Canton Repository

June 16, 2001

Massillon native nominated to be ambassador to Eritrea 

Copley Washington correspondent 

WASHINGTON — Situation wanted: Ambassador and peacemaker in hot, dusty, impoverished East African nation ravaged by drought and war.

That’s the job that Massillon native Donald J. McConnell is looking for, and it’s the job he’ll get if everything works out.

President Bush has nominated the career foreign service officer to be ambassador to Eritrea, a nation about the size of Ohio, sandwiched between Sudan and Ethiopia on the Red Sea. The nomination requires Senate approval, which is not expected to be a problem.

“I asked for this particular assignment,” said McConnell, 61, who put the position at the top of his wish list after more than three decades in the foreign service.

Currently deputy assistant secretary of state in the bureau for political-military affairs, he previously served as ambassador to Burkina Faso, another small country in west Africa, from 1993 to 1996.

Eritrea would not be every diplomat’s first choice. Search the Web for information on Africa’s youngest nation and you come up with tips such as this one from Lonely Planet: “Unless you’re a kamikaze war correspondent or a person just looking for trouble, Eritrea is not a place you want to visit.”

But McConnell is eager for the move to the Eritrean capital, Asmara, where he and his wife, Frances, and his mother-in-law would live.

“I’m definitely looking forward to it,” said McConnell, who was posted in Asmara, then part of Ethiopia, as a young foreign service officer 30 years ago. “It’s kind of interesting to go back to a place and see it much later.”

The challenge of promoting peace and regional stability in the troubled land also motivates him. Eritrea declared itself independent in 1993 after a 30-year struggle with Ethiopia. The two nations fell into conflict again in 1998 over a border dispute. The fighting cost tens of thousands of lives and displaced much of the population before a cease-fire last June.

Border negotiations continue while United Nations troops patrol a buffer zone between the two countries.

“I think it’s exciting. It’s what he wants to do,” said McConnell’s sister, Natalie Gravo, who lives in Massillon. “He’s loved Africa. All of his appointments in Africa he’s really loved.”

Currently residing in Reston, Va., McConnell considers Massillon home. Until the last election, he voted by absentee ballot as an Ohio resident.

After attending St.

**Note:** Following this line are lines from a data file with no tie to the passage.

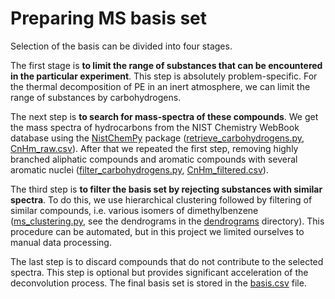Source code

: # Preparing MS basis set

Selection of the basis can be divided into four stages.

The first stage is **to limit the range of substances that can be encountered in the particular experiment**. This step is absolutely problem-specific. For the thermal decomposition of PE in an inert atmosphere, we can limit the range of substances by carbohydrogens.

The next step is **to search for mass-spectra of these compounds**. We get the mass spectra of hydrocarbons from the NIST Chemistry WebBook database using the [NistChemPy](https://github.com/EPiCs-group/NistChemPy) package ([retrieve_carbohydrogens.py](retrieve_carbohydrogens.py), [CnHm_raw.csv](csvs/CnHm_raw.csv)). After that we repeated the first step, removing highly branched aliphatic compounds and aromatic compounds with several aromatic nuclei ([filter_carbohydrogens.py](filter_carbohydrogens.py), [CnHm_filtered.csv](csvs/CnHm_filtered.csv)).

The third step is **to filter the basis set by rejecting substances with similar spectra**. To do this, we use hierarchical clustering followed by filtering of similar compounds, i.e. various isomers of dimethylbenzene ([ms_clustering.py](ms_clustering.py), see the dendrograms in the [dendrograms](dendrograms) directory). This procedure can be automated, but in this project we limited ourselves to manual data processing.

The last step is to discard compounds that do not contribute to the selected spectra. This step is optional but provides significant acceleration of the deconvolution process. The final basis set is stored in the [basis.csv](csvs/basis.csv) file.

Mary’s School in Massillon, where he played football, he went to Central Catholic High School in Perry Township, graduating near the top of his class.

“I wasn’t big enough to be on the high school football team,” he said.

He always was very bright, his sister recalls, and more interested in board games than sports.

“He read the newspaper when he was 4 years old,” she said. 

Two of McConnell’s brothers live in Massillon, a third is in Cleveland and a sister lives in Parma Heights.

A graduate of John Carroll University in Cleveland, McConnell was a Fulbright scholar and earned master’s degrees from Stanford and Harvard. He speaks French and German.